La France a un intérêt majeur à ce que la Jordanie maintienne sa contribution dans la lutte contre le terrorisme. Les efforts de la France dans la coopération bilatérale de défense avec la Jordanie doivent être préservés et faire l'objet d'un investissement continu. L'accent est notamment porté sur trois niches de coopération dans les domaines du renseignement, de l'armée de l'air et des forces spéciales.

Par ailleurs, la Jordanie est également un relais utile pour notre action diplomatique au Proche et Moyen-Orient, du fait de sa position de carrefour régional et de l'activisme diplomatique du Roi Abdallah II qui lui permet de parler à l'ensemble des acteurs de la région.

C'est dans ce contexte que s'inscrit le présent projet de loi.

Le statut des membres des forces françaises déployées en Jordanie faisait l'objet d'un accord passé en 1995. Le statut des forces jordaniennes déployées en France ne faisait l'objet d'aucun texte particulier.

Ce point est précisément celui qui a été mis en avant par les autorités jordaniennes, dans leur lettre du 21 décembre 2011, pour justifier leur demande de renégocier le statut des forces françaises en Jordanie, tel que déterminé par l'accord relatif aux conditions de stationnement des forces armées françaises à l'occasion d'exercices ou d'entraînements sur le territoire du Royaume hachémite de Jordanie de 1995.

L'accord de 2015 qu'il s'agit de ratifier vient remplacer l'accord de 1995. Pour la France, la renégociation de l'accord de 1995 permet de garantir un cadre pérenne stable, juridiquement solide et plus protecteur.

L'accord de 2015 est moins avantageux que l'accord de 1995 s'agissant du statut juridique des personnels et de facilités opérationnelles. Fondé sur la réciprocité réclamée par la Jordanie, il est nécessairement moins avantageux pour les forces françaises que les précédents instruments qui n'étaient pas réciproques. Aux termes de l'accord de 1995, par exemple, le personnel français bénéficiait d'une immunité de juridiction pour les actes commis dans l'exercice de ses fonctions et d'une procédure d'expulsion vers la France pour les infractions pénales commises en dehors de l'exercice de ses fonctions. En matière d'accès au territoire, l'accord de 1995 exonérait les forces françaises de visa.
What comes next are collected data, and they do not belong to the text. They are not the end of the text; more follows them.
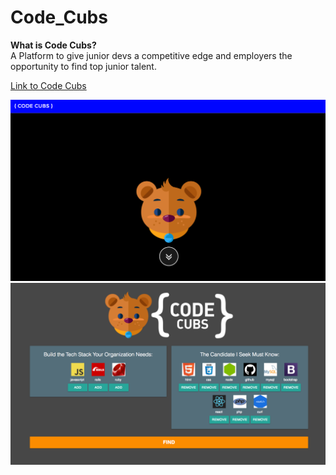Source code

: # Code_Cubs
 <strong> What is Code Cubs?</strong>
 <br>
 A Platform to give junior devs a competitive edge and employers the opportunity to find top junior talent.
 <br>
 
 [Link to Code Cubs](https://guarded-plains-42185.herokuapp.com/)  
 

<img src="codecubs.jpg" width="745"> 

<img src="codecubs2.jpg" width="745">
Néanmoins, l'accord de 2015 garantit un cadre plus solide pour nos personnels. Le caractère confidentiel, non réciproque et l'absence de ratification de l'accord de 1995 le fragilisaient. En outre, la rédaction de l'article relatif à sa durée de validité le rendait précaire : pour preuve, les Parties ont appliqué l'accord de façon constante sans remise en cause de sa validité pendant dix ans, jusqu'à ce qu'en 2011, les autorités jordaniennes invoquent sa caducité. L'accord de 2015 permet de disposer d'un cadre juridique transparent, ratifié par les deux Etats, publié et dont la validité sera prorogée automatiquement d'année en année au-delà des cinq premières années.

En outre, il instaure, pour nos personnels civils et militaires, un cadre juridique protecteur et conformément à nos exigences constitutionnelles et conventionnelles, confère aux personnels déployés et aux personnes à leur charge les garanties essentielles de protection de leurs droits. L'accord prévoit en effet :

- un ensemble de règles de partage de compétence juridictionnelle applicable en cas d'infraction,

- le droit à un procès équitable et les garanties procédurales qui en découlent (droit d'être jugé dans un délai raisonnable, d'être représenté ou assisté, de bénéficier d'un interprète…),

- la peine de mort étant toujours appliquée en Jordanie, cet instrument assure une protection suffisante de nos ressortissants pour le cas où ils viendraient à commettre des infractions relevant de la compétence des juridictions jordaniennes et passibles de la peine de mort, de torture, de peines ou de traitements inhumains ou dégradants.

Sous réserve de ces remarques, je vous propose d'adopter ce projet de loi et vous remercie.